Work to be completed >> Your answer must be an exact copy of the records below, with no pictures in it.

━━━━━ Extracted entries ━━━━━

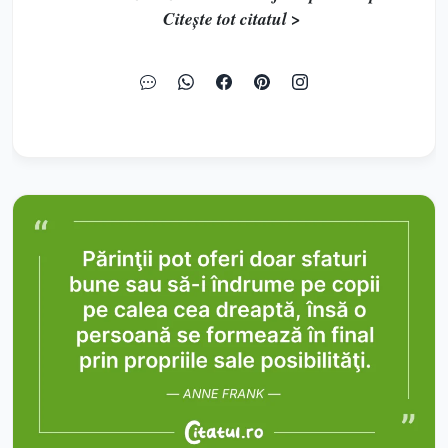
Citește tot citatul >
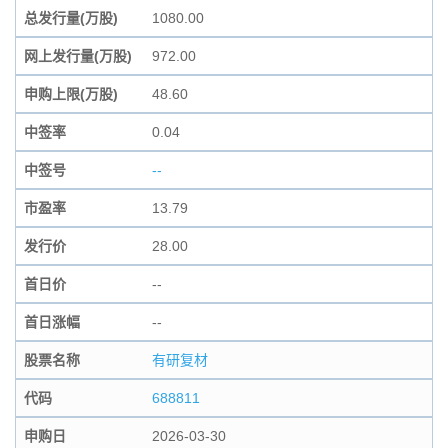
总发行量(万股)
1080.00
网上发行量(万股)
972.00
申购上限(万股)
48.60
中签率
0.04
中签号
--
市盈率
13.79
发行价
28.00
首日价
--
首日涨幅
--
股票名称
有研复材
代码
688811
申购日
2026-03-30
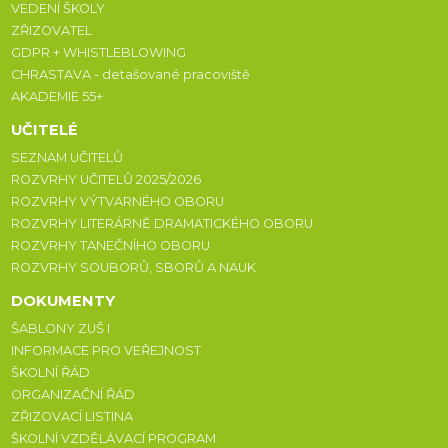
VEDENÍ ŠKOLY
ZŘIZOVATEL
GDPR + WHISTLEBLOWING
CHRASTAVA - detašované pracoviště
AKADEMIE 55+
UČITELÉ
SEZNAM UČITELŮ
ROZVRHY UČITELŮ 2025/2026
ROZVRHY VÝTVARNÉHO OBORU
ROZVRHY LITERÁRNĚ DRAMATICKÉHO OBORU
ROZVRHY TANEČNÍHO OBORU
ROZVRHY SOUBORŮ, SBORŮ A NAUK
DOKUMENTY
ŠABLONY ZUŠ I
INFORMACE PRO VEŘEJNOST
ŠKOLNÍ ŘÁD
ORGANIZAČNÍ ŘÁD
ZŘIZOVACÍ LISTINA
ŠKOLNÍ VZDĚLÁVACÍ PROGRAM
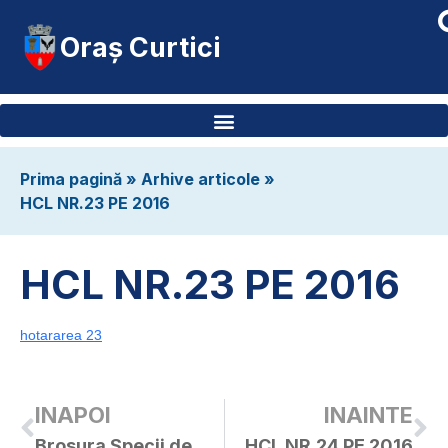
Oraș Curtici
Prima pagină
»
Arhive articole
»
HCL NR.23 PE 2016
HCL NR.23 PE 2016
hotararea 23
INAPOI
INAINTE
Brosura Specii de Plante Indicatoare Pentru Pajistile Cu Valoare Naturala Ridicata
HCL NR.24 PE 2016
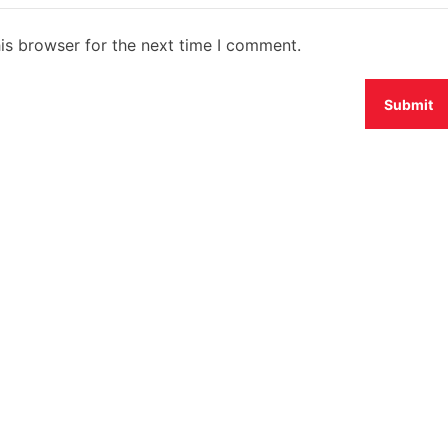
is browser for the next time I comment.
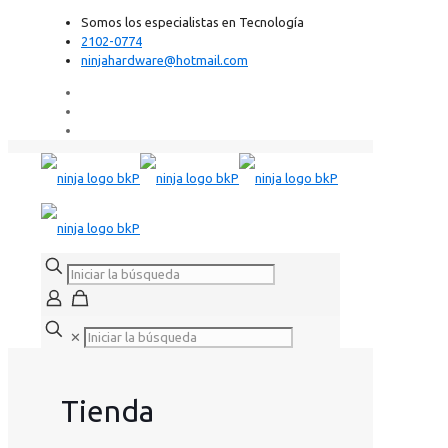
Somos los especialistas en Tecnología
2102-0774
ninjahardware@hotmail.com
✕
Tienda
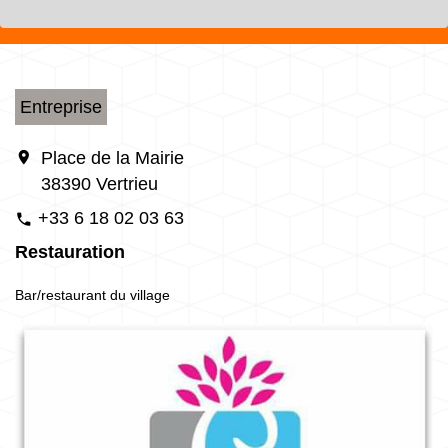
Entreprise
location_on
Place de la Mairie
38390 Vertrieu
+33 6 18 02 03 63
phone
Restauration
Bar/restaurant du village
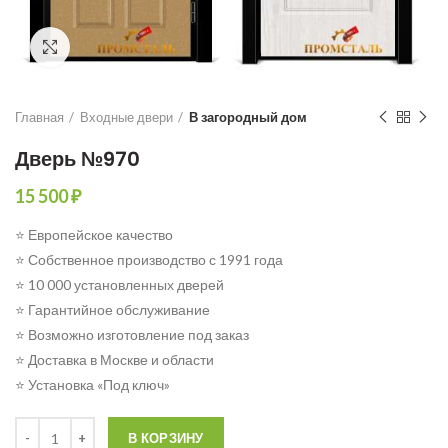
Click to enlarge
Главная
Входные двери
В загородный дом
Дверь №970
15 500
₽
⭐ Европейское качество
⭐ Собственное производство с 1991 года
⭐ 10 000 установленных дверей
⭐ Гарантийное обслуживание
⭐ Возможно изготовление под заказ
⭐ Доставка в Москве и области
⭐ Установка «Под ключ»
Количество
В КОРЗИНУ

━━━━━

Exercise solution >>
Citește tot citatul >
总发行量(万股)
1080.00
网上发行量(万股)
972.00
申购上限(万股)
48.60
中签率
0.04
中签号
--
市盈率
13.79
发行价
28.00
首日价
--
首日涨幅
--
股票名称
有研复材
代码
688811
申购日
2026-03-30
VEDENÍ ŠKOLY
ZŘIZOVATEL
GDPR + WHISTLEBLOWING
CHRASTAVA - detašované pracoviště
AKADEMIE 55+
UČITELÉ
SEZNAM UČITELŮ
ROZVRHY UČITELŮ 2025/2026
ROZVRHY VÝTVARNÉHO OBORU
ROZVRHY LITERÁRNĚ DRAMATICKÉHO OBORU
ROZVRHY TANEČNÍHO OBORU
ROZVRHY SOUBORŮ, SBORŮ A NAUK
DOKUMENTY
ŠABLONY ZUŠ I
INFORMACE PRO VEŘEJNOST
ŠKOLNÍ ŘÁD
ORGANIZAČNÍ ŘÁD
ZŘIZOVACÍ LISTINA
ŠKOLNÍ VZDĚLÁVACÍ PROGRAM
Oraș Curtici
Prima pagină
»
Arhive articole
»
HCL NR.23 PE 2016
HCL NR.23 PE 2016
hotararea 23
INAPOI
INAINTE
Brosura Specii de Plante Indicatoare Pentru Pajistile Cu Valoare Naturala Ridicata
HCL NR.24 PE 2016
is browser for the next time I comment.
Somos los especialistas en Tecnología
2102-0774
ninjahardware@hotmail.com
✕
Tienda
Entreprise
location_on
Place de la Mairie
38390 Vertrieu
+33 6 18 02 03 63
phone
Restauration
Bar/restaurant du village
Click to enlarge
Главная
Входные двери
В загородный дом
Дверь №970
15 500
₽
⭐ Европейское качество
⭐ Собственное производство с 1991 года
⭐ 10 000 установленных дверей
⭐ Гарантийное обслуживание
⭐ Возможно изготовление под заказ
⭐ Доставка в Москве и области
⭐ Установка «Под ключ»
Количество
В КОРЗИНУ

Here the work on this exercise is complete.